#### TÂCHE À FAIRE
Recopiez à l'identique, s'il vous plaît, le passage du texte sur les 500 parrainages qui va de "Non, la règle" à "de valeur constitutionnelle.".

#### TEXTE FOURNI
· · · ·

Non, la règle des 500 parrainages pour la présidentielle ne figure pas dans la Constitution

  • Publié le 8 décembre 2021 à 19:59

Le président de l'Assemblée nationale Richard Ferrand (LREM) affirme qu'Eric Zemmour ne pourrait se soustraire à la règle des 500 parrainages pour la présidentielle notamment au motif qu'elle figurerait "dans la Constitution". C'est toutefois inexact: cette exigence n'a pas été posée par la Loi fondamentale mais par une loi votée en 1976 et dénuée de valeur constitutionnelle.

Désormais officiellement candidat à la présidentielle, Eric Zemmour s'est mis en quête des 500 "parrainages" d'élus, sésame indispensable pour briguer l'investiture suprême.

Invité mardi sur franceinfo à commenter cette quête, que le polémiste d'extrême droite a mise en scène dans une vidéo, le président de l'Assemblée nationale Richard Ferrand a défendu cette règle, régulièrement critiquée par les "petits candidats", en assurant qu'elle était issue de la norme la plus élevée en droit français : la Constitution.

"Dans notre Constitution, aller chercher la signature de 500 maires, c'est un premier acte de campagne. Pourquoi le Constituant a-t-il voulu qu'il y ait 500 maires ? (…) Eh bien, c'était une sorte de garantie », a déclaré M. Ferrand. Interrogé sur le point de savoir si ce serait un "scandale démocratique" qu'Eric Zemmour renonce à présenter à cause de cette règle, il a ensuite répondu : "Bien sûr que non puisque que c'est dans la Constitution, ça fait partie des règles constitutionnelles".

L'affirmation du quatrième personnage de l'Etat, proche allié d'Emmanuel Macron, est toutefois inexacte : d'après les documents et experts consultés par l'AFP, la règle dite des 500 parrainages n'a jamais figuré dans la Constitution mais a été posée par une loi dite "organique" votée en 1976, qui n'a pas la même force juridique. Après avoir été sollicité par l'AFP, M. Ferrand a par ailleurs reconnu une "méprise".

D'où vient cette règle?

· · · ·

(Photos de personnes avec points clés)

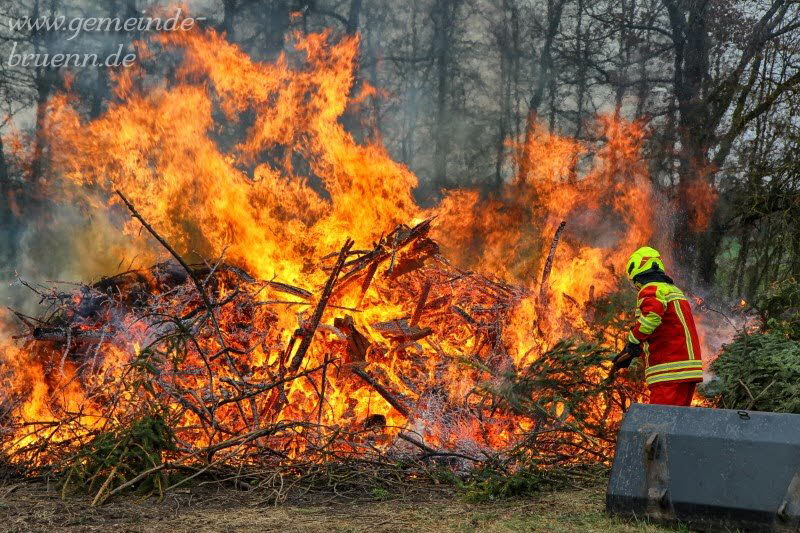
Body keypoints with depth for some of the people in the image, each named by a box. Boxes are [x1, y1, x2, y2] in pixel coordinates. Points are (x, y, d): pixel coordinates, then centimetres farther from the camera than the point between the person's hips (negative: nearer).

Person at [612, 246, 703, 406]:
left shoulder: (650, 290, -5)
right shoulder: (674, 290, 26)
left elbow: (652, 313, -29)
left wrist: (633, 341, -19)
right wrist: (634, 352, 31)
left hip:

· · · ·

#### ZONE DE RÉPONSE
Non, la règle des 500 parrainages pour la présidentielle ne figure pas dans la Constitution

  • Publié le 8 décembre 2021 à 19:59

Le président de l'Assemblée nationale Richard Ferrand (LREM) affirme qu'Eric Zemmour ne pourrait se soustraire à la règle des 500 parrainages pour la présidentielle notamment au motif qu'elle figurerait "dans la Constitution". C'est toutefois inexact: cette exigence n'a pas été posée par la Loi fondamentale mais par une loi votée en 1976 et dénuée de valeur constitutionnelle.